Ophelia stepped out of the backseat, stony-eyed beneath a ridiculously small umbrella, purposefully chosen so that he couldn’t shelter beneath it or be close to her. He joined her on the walkway anyway, feet squelching.
“The answer is no.”
“To what question? I didn’t ask you anything. I wanna give you something.”
He stopped Ophelia at the porch steps and shoved his wet jacket at her. When she just stared, he unwrapped it to reveal the small square box.
“I went to Gourmandise, had the chocolatier make it special.” Could she understand him through his chattering teeth?
She studied the box’s contents: a chocolate, winged girl sat reading a book inside a clear globe. “The details are pretty sharp, aren’t they? Quality stuff, not that Nestlé crap.” He had a sud
den, terrible thought. “You eat chocolate, don’t you?”
Ophelia went inside, left him out in the rain. But she carried the chocolate with her.
Again, the next day:
At least it was sunny. Better for the gift, better for Jimi’s spirits. As he joined Ophelia on the walkway, he actually felt hopeful.
“Are we friends now?”
No answer.
“Was the chocolate too impersonal? You’ll like this better.” He passed her a brown leather diary. “I started keeping it when I was seven. I had a lot on my mind back then.”
She flipped through the diary, ran her finger over the blocky, grade school scrawl. In ink, not pencil. Blues and reds and purples.
“It’s not all in English, so you won’t understand a lot of it. And the English that’s there is obscure. I was terrified that someone would read it, so I tried to be as vague as possible. Some of it even I don’t understand anymore.”
Ophelia tucked the diary under her arm and left him alone once more.

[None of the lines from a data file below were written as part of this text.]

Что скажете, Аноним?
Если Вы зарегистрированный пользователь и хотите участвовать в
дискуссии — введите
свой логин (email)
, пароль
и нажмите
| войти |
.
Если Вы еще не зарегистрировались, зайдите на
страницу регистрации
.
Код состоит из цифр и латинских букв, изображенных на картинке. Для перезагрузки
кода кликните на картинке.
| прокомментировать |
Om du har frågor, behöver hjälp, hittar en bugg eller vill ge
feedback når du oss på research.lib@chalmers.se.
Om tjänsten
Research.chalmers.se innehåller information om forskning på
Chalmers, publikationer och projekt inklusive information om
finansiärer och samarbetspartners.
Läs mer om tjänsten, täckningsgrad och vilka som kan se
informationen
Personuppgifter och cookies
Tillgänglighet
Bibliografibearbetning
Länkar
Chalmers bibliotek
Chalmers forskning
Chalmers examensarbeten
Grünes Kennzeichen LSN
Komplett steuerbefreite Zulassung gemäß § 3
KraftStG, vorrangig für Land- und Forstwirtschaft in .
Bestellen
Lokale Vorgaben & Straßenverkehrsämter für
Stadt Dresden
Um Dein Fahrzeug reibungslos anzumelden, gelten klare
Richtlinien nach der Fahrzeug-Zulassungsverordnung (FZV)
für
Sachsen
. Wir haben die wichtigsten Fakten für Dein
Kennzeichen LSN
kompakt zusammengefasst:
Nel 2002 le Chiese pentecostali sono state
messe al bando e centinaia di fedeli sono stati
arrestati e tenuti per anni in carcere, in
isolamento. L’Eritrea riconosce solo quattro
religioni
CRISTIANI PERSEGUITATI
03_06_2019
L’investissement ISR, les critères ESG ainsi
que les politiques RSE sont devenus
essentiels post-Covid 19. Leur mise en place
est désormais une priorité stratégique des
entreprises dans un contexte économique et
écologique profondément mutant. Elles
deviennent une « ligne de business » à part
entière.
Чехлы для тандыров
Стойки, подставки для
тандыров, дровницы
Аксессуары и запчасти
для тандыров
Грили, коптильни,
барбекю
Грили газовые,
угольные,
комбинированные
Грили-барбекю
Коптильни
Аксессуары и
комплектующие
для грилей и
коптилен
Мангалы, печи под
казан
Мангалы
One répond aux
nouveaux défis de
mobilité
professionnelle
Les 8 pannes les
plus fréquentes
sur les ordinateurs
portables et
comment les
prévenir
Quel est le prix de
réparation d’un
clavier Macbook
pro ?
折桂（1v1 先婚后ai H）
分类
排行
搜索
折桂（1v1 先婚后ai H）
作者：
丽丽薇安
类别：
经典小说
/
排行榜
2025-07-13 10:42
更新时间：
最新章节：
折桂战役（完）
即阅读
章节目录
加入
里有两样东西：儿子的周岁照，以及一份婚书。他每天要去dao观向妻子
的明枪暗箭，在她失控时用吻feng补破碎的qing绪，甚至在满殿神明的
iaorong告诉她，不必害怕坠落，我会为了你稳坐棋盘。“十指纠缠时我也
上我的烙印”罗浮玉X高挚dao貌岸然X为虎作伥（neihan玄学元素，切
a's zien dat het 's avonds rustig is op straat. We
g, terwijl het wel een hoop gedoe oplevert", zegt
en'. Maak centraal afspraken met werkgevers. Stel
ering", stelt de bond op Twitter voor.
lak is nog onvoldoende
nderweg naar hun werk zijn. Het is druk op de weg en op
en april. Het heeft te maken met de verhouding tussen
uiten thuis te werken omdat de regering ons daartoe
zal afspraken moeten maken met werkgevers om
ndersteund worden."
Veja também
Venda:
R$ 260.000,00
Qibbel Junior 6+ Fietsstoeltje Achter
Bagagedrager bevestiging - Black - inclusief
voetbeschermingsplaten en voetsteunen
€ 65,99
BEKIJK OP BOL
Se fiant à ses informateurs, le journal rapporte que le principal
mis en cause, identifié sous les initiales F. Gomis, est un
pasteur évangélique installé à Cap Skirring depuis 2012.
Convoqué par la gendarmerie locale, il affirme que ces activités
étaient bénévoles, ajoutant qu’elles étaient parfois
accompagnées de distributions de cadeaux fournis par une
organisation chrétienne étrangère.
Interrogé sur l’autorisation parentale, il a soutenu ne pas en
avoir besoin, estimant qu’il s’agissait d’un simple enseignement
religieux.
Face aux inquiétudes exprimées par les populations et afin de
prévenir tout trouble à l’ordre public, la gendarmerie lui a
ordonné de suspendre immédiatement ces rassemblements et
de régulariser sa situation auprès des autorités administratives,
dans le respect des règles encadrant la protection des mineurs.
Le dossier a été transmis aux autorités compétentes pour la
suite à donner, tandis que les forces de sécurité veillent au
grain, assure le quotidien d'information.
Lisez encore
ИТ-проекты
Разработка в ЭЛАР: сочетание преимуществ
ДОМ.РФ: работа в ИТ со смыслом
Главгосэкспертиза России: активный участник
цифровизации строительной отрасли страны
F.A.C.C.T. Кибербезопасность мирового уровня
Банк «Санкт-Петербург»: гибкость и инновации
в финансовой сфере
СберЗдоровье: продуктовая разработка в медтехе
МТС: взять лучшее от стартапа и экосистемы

Again, the next day, on Ophelia’s lawn:
“Are we friends now?”
No answer.
“Did you start reading?” Jimi had spent all night imagining her curled up in her little bubble all alone with his thoughts. “Did it make sense to you?”
Even though it was a sunny day, it felt gray and chill as she stalked past him without answering, her face not only closed, but crisscrossed with chains. Jimi passed her the gift anyway, a CD he’d mixed the night before. “Listen to this,” he said. “Just in case you’re more of an auditory person. My tito told me once that music was a universal language, and things he couldn’t understand intellectually, he could understand emotionally when it was presented to him in a song. When you understand the kind of music that speaks to me, maybe you will too.”
She wouldn’t even look at him.
Again, the next day:
“Are we friends now?”
Nothing.
“Was the music not biographic enough? Do you still feel like you don’t get me? Even after ‘Dance of the Knights’?”
“Are you trying to drive me insane?” Ophelia stopped so abruptly, he almost crashed into her. “Is that the plan? I should never have let you use that phone.”